Study material:
------------------------------------------------------------------------
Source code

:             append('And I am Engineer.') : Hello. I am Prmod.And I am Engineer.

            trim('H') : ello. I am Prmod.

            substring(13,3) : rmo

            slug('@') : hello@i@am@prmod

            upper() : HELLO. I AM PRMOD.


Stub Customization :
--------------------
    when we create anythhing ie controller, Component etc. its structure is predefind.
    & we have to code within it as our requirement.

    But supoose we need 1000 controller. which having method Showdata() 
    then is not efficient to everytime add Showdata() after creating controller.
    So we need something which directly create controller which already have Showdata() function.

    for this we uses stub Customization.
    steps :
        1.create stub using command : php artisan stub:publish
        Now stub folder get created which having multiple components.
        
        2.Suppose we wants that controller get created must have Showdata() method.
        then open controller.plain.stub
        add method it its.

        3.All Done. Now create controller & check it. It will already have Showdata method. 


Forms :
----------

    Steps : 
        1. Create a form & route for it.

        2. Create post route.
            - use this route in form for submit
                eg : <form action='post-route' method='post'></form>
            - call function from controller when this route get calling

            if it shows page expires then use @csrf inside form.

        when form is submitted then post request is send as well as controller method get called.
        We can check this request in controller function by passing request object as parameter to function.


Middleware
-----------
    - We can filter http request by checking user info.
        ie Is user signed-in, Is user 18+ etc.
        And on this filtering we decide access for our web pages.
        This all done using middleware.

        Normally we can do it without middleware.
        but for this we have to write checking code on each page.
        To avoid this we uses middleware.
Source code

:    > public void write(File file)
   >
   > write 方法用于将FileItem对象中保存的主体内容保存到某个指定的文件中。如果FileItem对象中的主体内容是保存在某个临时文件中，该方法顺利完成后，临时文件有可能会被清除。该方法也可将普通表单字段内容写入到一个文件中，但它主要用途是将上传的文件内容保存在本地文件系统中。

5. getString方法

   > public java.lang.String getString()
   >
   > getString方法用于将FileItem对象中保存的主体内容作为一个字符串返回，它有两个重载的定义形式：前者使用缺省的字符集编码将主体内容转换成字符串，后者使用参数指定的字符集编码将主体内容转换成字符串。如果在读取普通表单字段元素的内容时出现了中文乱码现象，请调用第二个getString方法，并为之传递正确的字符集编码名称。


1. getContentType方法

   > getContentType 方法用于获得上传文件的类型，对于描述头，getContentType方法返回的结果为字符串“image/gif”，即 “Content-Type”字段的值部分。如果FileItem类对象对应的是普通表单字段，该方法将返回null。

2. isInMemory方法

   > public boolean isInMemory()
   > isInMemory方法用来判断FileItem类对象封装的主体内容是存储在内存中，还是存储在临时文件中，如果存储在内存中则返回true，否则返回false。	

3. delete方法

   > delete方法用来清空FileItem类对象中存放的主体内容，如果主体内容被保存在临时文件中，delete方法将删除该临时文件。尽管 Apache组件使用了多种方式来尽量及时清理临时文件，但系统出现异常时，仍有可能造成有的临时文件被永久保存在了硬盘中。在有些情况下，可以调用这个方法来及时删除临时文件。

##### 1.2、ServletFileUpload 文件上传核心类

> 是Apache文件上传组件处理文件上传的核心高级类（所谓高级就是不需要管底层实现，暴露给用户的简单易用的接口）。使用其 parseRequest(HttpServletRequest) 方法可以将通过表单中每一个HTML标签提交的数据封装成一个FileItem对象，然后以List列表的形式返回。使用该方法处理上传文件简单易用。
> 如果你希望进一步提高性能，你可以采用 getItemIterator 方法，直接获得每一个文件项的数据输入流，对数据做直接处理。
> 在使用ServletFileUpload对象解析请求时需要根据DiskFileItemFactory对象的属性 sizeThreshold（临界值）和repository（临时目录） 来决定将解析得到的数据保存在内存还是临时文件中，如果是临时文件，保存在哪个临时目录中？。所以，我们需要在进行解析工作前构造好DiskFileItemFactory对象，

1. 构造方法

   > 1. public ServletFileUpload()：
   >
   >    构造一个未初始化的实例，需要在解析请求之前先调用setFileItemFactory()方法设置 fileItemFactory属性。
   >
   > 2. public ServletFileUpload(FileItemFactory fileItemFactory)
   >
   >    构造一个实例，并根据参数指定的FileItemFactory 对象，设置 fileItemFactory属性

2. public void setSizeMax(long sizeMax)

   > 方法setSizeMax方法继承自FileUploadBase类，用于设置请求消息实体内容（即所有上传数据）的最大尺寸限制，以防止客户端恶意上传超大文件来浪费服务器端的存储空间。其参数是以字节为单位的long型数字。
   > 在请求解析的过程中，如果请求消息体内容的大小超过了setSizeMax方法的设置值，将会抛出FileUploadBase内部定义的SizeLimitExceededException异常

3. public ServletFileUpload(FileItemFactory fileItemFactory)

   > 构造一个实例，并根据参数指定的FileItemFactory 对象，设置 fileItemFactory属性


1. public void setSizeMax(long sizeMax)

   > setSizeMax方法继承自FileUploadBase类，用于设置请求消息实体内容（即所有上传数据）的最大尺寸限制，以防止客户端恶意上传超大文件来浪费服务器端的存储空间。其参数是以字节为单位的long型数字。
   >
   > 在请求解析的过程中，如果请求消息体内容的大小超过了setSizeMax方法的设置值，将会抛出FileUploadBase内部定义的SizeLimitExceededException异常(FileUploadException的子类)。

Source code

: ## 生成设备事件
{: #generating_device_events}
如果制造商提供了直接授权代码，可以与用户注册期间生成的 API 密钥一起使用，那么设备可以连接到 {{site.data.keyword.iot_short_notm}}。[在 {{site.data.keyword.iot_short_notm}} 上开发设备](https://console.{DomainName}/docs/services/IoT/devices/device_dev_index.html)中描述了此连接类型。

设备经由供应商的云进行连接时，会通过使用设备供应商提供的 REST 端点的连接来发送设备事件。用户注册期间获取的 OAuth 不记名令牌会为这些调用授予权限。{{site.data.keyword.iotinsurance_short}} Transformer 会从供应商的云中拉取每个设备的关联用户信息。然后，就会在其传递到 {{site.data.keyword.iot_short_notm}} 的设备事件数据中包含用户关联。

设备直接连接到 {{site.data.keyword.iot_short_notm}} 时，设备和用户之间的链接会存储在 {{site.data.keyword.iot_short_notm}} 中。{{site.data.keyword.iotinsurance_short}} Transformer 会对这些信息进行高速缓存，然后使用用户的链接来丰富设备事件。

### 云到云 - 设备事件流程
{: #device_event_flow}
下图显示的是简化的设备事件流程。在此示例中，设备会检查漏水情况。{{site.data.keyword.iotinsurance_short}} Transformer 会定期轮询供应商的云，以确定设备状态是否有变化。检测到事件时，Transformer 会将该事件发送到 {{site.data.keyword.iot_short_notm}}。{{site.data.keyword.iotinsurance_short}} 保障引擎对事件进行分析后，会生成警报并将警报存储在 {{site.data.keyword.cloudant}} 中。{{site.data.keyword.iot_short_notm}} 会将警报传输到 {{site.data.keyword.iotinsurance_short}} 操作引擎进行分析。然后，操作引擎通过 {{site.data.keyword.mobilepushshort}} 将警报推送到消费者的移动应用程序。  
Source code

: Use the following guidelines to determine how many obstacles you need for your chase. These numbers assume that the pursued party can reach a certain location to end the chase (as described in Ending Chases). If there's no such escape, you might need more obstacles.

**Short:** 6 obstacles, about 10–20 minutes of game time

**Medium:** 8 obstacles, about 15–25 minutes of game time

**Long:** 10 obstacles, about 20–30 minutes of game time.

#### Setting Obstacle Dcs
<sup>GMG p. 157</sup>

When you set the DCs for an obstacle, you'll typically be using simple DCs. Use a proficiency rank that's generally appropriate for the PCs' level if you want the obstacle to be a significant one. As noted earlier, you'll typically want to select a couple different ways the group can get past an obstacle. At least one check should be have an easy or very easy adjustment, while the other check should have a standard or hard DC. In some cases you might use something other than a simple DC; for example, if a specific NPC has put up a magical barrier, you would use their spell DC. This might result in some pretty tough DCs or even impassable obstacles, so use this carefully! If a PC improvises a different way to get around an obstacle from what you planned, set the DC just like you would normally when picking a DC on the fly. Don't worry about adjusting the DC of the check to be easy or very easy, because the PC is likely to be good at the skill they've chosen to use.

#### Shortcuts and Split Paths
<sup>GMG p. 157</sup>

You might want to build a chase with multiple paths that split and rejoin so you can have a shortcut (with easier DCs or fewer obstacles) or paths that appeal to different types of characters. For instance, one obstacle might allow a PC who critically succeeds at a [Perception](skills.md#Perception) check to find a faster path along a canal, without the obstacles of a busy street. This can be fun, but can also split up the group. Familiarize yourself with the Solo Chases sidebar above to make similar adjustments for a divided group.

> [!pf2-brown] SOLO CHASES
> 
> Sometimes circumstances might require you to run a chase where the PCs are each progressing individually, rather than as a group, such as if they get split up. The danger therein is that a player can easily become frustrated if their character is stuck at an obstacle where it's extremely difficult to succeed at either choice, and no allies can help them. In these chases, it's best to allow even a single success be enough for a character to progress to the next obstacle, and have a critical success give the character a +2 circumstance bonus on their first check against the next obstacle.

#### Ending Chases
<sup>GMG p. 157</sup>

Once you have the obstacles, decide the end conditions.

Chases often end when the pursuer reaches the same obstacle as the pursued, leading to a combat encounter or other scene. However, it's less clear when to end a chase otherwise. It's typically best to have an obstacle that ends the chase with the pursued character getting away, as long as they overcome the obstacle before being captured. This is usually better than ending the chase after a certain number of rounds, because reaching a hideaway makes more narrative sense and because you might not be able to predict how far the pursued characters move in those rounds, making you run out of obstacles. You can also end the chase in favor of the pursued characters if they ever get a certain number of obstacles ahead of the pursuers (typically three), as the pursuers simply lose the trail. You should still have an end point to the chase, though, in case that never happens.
------------------------------------------------------------------------
What is being asked: Your output should consist solely of the lines from the beginning of the entries through the line containing "3.All Done. Now", reproduced exactly.

Finished exercise:
Source code

:             append('And I am Engineer.') : Hello. I am Prmod.And I am Engineer.

            trim('H') : ello. I am Prmod.

            substring(13,3) : rmo

            slug('@') : hello@i@am@prmod

            upper() : HELLO. I AM PRMOD.


Stub Customization :
--------------------
    when we create anythhing ie controller, Component etc. its structure is predefind.
    & we have to code within it as our requirement.

    But supoose we need 1000 controller. which having method Showdata() 
    then is not efficient to everytime add Showdata() after creating controller.
    So we need something which directly create controller which already have Showdata() function.

    for this we uses stub Customization.
    steps :
        1.create stub using command : php artisan stub:publish
        Now stub folder get created which having multiple components.
        
        2.Suppose we wants that controller get created must have Showdata() method.
        then open controller.plain.stub
        add method it its.

        3.All Done. Now create controller & check it. It will already have Showdata method. 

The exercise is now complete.